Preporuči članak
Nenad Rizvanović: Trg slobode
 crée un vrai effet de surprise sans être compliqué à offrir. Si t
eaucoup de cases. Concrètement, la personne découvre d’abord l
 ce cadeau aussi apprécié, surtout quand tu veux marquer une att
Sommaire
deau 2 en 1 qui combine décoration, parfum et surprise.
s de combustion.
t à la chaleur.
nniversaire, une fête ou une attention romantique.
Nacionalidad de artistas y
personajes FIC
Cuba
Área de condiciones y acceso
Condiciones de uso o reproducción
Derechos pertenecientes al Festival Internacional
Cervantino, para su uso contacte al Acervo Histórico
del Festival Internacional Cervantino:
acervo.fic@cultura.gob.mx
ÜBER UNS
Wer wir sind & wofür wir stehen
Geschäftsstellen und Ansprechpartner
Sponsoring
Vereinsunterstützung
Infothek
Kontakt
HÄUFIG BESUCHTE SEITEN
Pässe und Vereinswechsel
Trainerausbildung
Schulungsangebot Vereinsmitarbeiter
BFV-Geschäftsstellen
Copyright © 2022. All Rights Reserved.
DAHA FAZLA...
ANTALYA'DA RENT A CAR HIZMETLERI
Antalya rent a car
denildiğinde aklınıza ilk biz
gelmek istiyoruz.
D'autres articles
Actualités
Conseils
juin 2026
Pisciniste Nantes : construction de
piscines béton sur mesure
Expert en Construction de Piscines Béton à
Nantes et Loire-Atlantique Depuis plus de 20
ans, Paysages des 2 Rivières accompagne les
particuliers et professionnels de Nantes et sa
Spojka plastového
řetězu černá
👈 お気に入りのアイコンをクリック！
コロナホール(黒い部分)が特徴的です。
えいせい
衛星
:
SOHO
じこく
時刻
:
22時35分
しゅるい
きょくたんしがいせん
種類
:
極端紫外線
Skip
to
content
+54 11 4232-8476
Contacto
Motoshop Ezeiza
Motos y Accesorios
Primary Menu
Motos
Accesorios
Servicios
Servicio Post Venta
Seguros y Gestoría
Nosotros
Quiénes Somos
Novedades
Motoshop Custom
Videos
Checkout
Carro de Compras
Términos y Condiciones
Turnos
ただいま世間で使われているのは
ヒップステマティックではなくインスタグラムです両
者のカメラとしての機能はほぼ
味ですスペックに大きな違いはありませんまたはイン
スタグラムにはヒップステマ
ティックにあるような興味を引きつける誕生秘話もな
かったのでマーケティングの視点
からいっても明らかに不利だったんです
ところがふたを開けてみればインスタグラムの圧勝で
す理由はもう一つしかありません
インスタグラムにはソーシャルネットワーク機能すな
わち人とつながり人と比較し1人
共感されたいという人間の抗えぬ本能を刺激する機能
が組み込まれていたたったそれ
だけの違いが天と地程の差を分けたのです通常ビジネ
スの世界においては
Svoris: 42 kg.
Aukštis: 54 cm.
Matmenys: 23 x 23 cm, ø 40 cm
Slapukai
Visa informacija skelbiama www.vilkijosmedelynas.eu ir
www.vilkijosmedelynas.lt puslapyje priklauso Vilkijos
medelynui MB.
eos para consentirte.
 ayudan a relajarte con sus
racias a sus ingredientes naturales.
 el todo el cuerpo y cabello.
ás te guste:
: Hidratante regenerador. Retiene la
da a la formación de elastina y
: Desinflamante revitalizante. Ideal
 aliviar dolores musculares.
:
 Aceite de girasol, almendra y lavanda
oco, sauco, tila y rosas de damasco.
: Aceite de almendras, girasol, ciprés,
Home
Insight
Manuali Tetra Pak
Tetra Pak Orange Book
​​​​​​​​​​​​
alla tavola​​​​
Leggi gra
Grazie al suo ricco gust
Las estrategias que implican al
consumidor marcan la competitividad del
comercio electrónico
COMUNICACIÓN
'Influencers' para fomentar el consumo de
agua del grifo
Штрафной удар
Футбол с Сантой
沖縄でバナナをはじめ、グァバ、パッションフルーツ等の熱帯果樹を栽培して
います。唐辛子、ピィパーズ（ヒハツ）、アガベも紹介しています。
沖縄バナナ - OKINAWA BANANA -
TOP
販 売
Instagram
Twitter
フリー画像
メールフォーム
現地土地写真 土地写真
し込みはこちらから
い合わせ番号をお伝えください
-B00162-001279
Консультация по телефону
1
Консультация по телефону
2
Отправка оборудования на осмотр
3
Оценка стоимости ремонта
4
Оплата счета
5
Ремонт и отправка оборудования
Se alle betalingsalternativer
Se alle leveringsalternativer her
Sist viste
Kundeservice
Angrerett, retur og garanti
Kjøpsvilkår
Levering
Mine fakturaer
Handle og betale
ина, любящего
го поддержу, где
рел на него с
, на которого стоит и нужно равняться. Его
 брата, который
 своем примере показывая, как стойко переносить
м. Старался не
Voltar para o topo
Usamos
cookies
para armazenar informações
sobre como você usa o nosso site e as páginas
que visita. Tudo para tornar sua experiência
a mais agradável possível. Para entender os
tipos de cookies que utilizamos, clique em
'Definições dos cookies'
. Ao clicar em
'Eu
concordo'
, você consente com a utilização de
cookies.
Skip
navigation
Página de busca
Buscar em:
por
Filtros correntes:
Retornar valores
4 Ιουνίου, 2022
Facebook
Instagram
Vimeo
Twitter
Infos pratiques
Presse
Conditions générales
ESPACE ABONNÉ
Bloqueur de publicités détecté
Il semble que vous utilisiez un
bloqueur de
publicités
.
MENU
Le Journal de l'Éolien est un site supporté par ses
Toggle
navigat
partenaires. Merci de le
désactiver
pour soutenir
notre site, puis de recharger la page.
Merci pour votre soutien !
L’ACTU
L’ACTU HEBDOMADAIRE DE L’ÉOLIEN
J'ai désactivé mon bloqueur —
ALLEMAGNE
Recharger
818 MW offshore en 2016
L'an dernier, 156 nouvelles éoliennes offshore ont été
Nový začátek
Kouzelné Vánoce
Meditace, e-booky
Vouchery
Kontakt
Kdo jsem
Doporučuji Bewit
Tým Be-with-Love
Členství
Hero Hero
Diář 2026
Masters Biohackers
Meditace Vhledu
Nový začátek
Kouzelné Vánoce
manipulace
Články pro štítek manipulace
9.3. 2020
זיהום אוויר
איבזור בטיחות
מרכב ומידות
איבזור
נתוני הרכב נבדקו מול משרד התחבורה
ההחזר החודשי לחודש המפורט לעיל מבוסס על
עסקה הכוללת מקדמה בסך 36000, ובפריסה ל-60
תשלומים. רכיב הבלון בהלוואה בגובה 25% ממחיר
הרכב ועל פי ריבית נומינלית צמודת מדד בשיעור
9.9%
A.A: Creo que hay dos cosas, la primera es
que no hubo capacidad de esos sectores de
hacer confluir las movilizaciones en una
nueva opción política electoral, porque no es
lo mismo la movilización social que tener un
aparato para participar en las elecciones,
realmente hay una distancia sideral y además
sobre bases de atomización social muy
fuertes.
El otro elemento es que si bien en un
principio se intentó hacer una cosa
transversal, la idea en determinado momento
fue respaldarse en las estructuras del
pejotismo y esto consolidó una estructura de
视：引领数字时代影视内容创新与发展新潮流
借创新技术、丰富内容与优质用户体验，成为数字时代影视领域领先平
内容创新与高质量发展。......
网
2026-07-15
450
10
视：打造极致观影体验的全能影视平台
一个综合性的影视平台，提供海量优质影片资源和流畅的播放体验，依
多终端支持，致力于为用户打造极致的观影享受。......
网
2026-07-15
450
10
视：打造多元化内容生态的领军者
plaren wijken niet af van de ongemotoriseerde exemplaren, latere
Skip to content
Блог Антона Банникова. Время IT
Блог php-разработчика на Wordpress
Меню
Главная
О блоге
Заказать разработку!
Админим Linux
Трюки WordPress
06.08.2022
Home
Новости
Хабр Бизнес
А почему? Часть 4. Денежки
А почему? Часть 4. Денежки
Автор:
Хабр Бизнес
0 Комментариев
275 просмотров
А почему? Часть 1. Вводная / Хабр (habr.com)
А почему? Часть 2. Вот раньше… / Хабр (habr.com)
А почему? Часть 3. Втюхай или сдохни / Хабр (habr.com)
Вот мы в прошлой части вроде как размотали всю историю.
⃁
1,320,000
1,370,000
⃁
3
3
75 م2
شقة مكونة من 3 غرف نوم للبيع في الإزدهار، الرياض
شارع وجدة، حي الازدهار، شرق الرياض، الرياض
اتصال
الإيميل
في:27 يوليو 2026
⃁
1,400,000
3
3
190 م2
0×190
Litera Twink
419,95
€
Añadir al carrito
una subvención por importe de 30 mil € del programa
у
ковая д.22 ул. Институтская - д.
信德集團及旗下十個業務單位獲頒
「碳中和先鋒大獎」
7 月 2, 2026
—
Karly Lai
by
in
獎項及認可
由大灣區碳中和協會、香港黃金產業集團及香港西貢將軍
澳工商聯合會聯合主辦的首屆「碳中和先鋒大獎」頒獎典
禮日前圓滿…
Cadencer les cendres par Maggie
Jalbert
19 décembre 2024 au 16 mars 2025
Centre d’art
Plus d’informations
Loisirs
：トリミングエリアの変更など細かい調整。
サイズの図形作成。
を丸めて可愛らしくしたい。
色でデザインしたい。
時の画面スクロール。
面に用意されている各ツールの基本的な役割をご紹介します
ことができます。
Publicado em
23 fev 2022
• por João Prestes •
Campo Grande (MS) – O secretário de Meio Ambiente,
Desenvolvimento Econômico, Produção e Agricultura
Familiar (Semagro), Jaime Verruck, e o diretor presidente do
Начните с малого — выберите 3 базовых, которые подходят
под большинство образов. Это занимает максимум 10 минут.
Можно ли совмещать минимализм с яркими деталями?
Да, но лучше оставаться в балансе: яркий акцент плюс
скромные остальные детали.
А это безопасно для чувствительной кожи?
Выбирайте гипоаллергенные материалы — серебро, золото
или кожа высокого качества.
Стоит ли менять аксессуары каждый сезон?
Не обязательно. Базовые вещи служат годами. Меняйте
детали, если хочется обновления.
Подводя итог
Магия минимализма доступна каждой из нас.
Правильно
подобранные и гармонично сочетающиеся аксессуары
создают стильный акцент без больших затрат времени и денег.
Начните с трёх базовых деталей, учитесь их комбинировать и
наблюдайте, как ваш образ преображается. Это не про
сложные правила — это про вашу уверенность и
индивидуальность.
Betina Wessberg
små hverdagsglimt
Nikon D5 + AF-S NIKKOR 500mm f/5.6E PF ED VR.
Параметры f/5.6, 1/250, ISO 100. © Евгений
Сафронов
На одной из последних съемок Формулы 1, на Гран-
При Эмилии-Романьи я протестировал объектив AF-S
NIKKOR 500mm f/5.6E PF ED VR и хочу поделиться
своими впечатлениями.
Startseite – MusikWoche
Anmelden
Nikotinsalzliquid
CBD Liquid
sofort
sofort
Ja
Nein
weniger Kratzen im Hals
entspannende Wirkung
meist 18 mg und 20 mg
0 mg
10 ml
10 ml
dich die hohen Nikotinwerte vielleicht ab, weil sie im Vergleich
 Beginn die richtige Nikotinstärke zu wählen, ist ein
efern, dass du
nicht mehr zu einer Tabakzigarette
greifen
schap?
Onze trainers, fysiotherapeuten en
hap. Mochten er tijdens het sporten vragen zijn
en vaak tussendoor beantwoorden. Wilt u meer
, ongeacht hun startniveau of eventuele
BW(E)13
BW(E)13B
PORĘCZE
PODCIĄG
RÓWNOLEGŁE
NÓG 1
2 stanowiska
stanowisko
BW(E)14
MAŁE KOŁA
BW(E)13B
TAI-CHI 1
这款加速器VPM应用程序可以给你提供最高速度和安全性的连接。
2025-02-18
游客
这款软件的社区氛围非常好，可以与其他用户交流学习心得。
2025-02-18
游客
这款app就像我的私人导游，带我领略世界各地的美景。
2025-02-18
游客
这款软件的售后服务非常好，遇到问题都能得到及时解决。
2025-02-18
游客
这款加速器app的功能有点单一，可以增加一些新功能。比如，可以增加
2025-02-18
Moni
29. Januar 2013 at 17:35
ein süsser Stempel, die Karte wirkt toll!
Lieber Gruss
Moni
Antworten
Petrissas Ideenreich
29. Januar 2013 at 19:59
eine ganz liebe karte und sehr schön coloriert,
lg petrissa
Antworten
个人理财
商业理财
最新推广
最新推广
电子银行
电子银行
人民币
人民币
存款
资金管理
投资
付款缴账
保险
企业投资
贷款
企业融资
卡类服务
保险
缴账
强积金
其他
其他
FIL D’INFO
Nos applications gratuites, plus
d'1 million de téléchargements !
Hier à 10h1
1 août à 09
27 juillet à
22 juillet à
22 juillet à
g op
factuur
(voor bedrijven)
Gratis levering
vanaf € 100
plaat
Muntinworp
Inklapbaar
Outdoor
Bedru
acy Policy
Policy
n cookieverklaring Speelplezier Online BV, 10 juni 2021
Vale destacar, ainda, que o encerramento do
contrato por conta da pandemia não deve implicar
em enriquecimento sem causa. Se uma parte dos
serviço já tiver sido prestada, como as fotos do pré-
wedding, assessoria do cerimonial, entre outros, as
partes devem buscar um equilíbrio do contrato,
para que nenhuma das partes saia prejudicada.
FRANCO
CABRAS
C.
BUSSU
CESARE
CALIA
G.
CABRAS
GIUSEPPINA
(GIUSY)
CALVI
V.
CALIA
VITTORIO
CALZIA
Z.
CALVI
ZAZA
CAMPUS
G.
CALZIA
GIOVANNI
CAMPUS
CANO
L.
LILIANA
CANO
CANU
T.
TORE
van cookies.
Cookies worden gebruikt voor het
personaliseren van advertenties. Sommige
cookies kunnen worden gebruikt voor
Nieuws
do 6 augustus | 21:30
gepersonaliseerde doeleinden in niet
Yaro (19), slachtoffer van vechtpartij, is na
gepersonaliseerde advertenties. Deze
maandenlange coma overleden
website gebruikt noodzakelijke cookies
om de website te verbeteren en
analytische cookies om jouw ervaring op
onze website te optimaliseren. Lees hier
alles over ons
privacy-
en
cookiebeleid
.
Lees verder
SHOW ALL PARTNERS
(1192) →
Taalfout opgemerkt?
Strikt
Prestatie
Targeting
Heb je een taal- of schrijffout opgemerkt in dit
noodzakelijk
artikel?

_____

- Exercise description
Your job is to return all lines above that hold the word "базовых".

- Solution to the problem
Начните с малого — выберите 3 базовых, которые подходят
Начните с трёх базовых деталей, учитесь их комбинировать и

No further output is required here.